**TEXT EXCERPT**

Amazon, Google, Microsoft, IBM, Salesforce, and Oracle released a statement confirming plans to improve health data exchange through artificial intelligence, the cloud, and widespread use of health IT standards at the CMS Blue Button 2.0 Developer Conference in Washington, DC.
Leveraging open data standards including HL7’s Fast Healthcare Interoperability Resources and the Argonaut Project will be an integral component of the tech giants’ efforts to spur seamless data sharing.
Apple is also utilizing FHIR to accelerate advancements in health data access and usability. FHIR standards power the Apple Health Records EHR data viewer, which allows users to aggregate and view health information from disparate EHR systems and healthcare organizations on iOS devices.
“DirectTrust welcomes the pledge made by these prominent members of the Information Technology Industry Council to collaborate on open standards; these organizations can make a great contribution to the cause of healthcare interoperability,” said Stuewe.
Collaboration between large, outside tech companies and healthcare stakeholders familiar with health data standards may foster rapid, consumer-centered innovation.
“Companies like Amazon, Google, Microsoft, and the like, have forged utility, usability, and ubiquity into cultural movements,” Stuewe maintained. “They’ve handily demonstrated that useful and easy-to-use solutions become even more valuable and powerful when everyone uses them.”
“If patients can be engaged in their healthcare and provider organizations utilize the tools already at their disposal, a collaboration with these consumer technology companies will be well worth the effort,” he continued.

**LIST OF TASKS**
1) Output the part of the health data exchange article starting at "Amazon, Google, Microsoft, IBM, Salesforce, and" and ending at "on iOS devices.", with no changes.
2) Answer these questions from the health data exchange article:
(a) At which conference was the statement from the tech companies released?
(b) What standards power the Apple Health Records EHR data viewer?
(c) According to the quotation from Stuewe, which organization welcomes the pledge?
3) Resume the health data exchange article after its last sentence and write what follows.

**SUPPLIED INFORMATION**
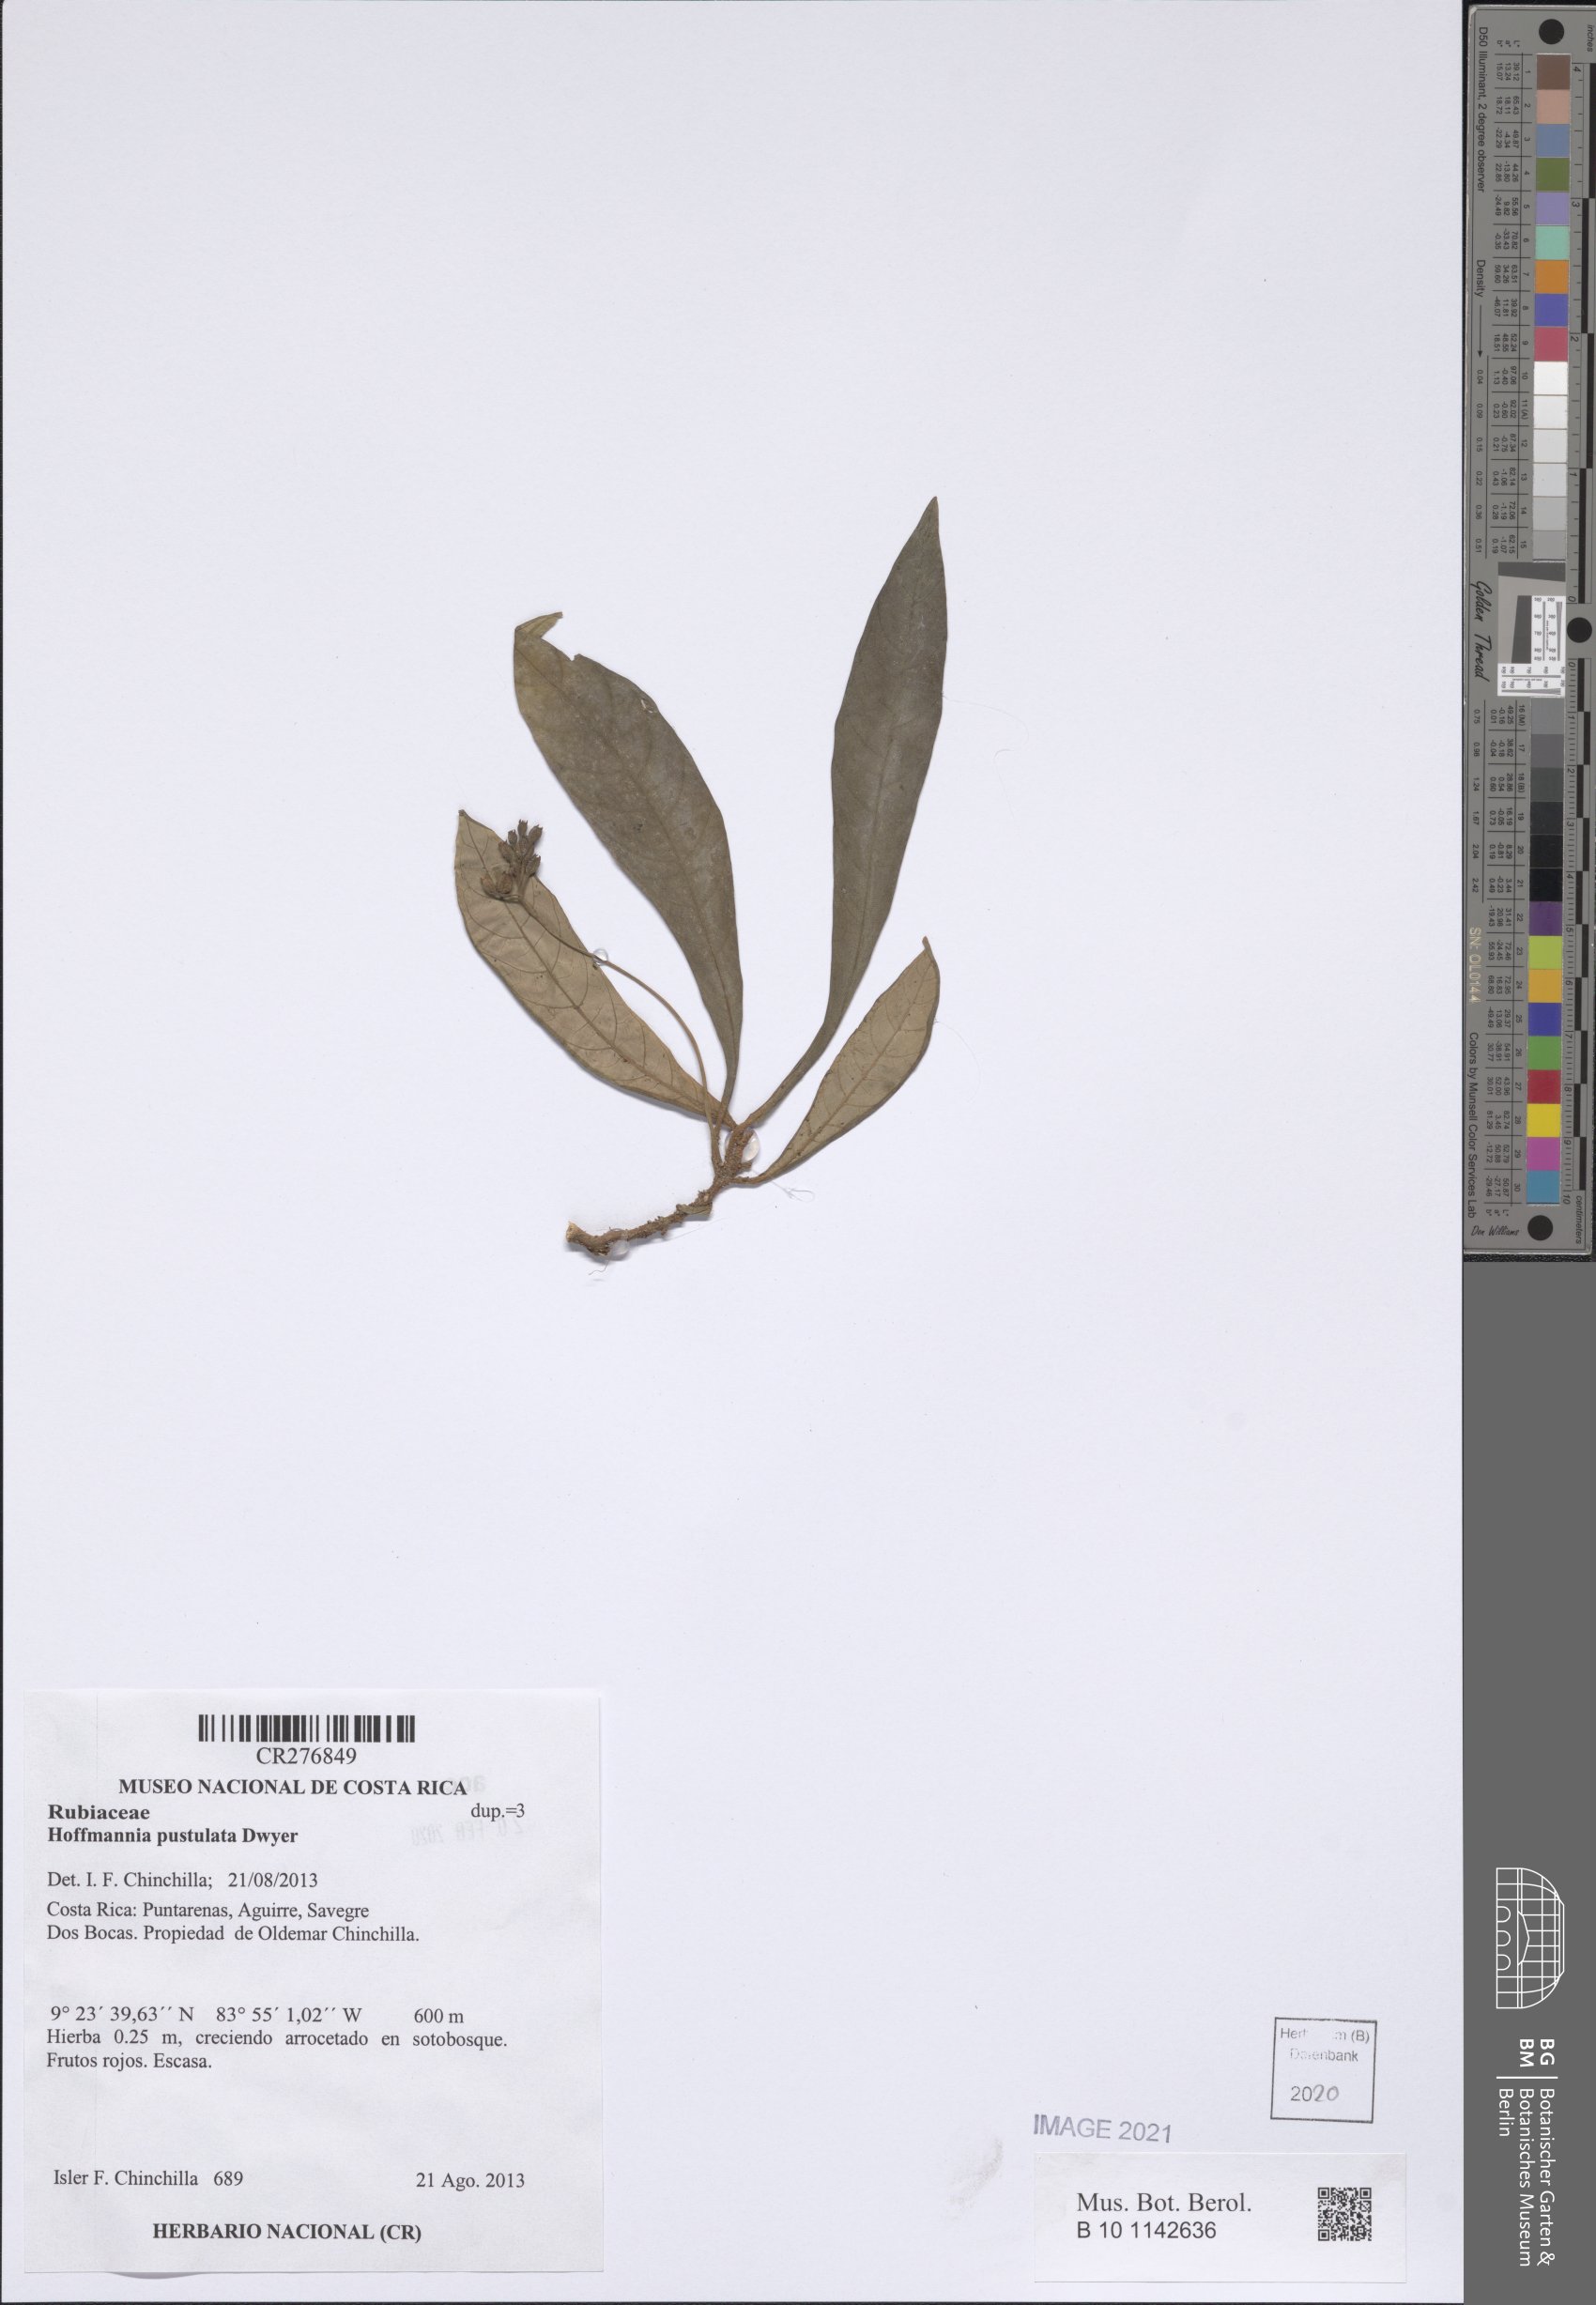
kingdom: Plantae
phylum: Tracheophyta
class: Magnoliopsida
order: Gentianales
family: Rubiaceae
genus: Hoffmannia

* * *

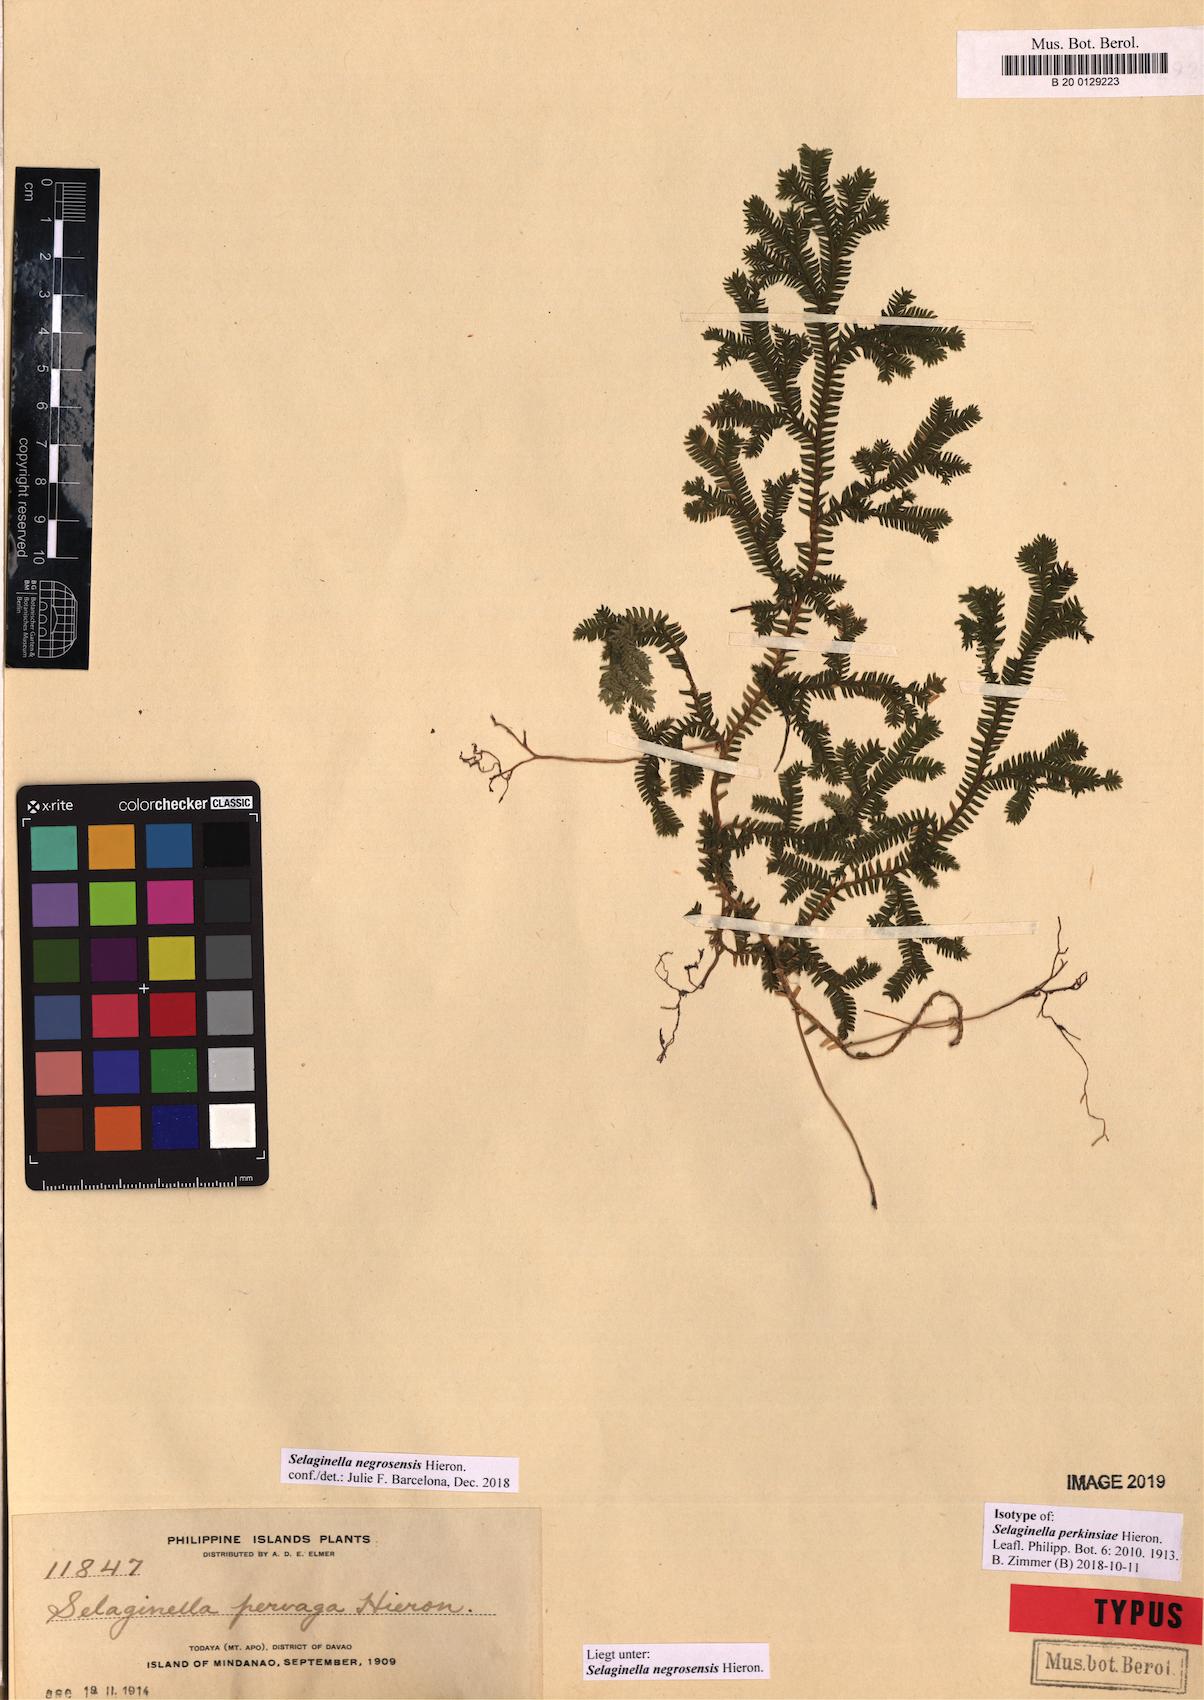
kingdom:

* * *

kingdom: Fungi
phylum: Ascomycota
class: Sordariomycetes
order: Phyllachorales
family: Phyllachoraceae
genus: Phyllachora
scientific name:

**YOUR WRITTEN ANSWERS**
1)
Amazon, Google, Microsoft, IBM, Salesforce, and Oracle released a statement confirming plans to improve health data exchange through artificial intelligence, the cloud, and widespread use of health IT standards at the CMS Blue Button 2.0 Developer Conference in Washington, DC.
Leveraging open data standards including HL7’s Fast Healthcare Interoperability Resources and the Argonaut Project will be an integral component of the tech giants’ efforts to spur seamless data sharing.
Apple is also utilizing FHIR to accelerate advancements in health data access and usability. FHIR standards power the Apple Health Records EHR data viewer, which allows users to aggregate and view health information from disparate EHR systems and healthcare organizations on iOS devices.

2)
(a) The CMS Blue Button 2.0 Developer Conference in Washington, DC.
(b) FHIR standards.
(c) DirectTrust.

3)
Stuewe also commended the tech companies for widening the lens of interoperability efforts to include app developers, device and pharmaceuticals manufacturers, employers, researchers, and citizen scientists.
While patients and providers are ultimately at the center of the healthcare ecosystem, various sectors of the healthcare industry stand to benefit from improvements in interoperability and health data access.
“As the tech giants enter the space, trust that the controls in place are ‘appropriate’ will be needed to ensure consumer comfort with more control over their data and how it is shared, not less,” said Stuewe. “Collaborating on standards is essential to getting the data to flow, but so is trust.”
In their pledge, the tech companies stated plans to collaborate with stakeholders on an ongoing basis to accelerate innovation. The companies also stated they will prioritize the needs of all global stakeholders in their efforts to advance interoperability.
“Together, we believe that a robust industry dialogue about healthcare interoperability needs will advance this cause, and hence are pleased to issue this joint statement,” stated the companies.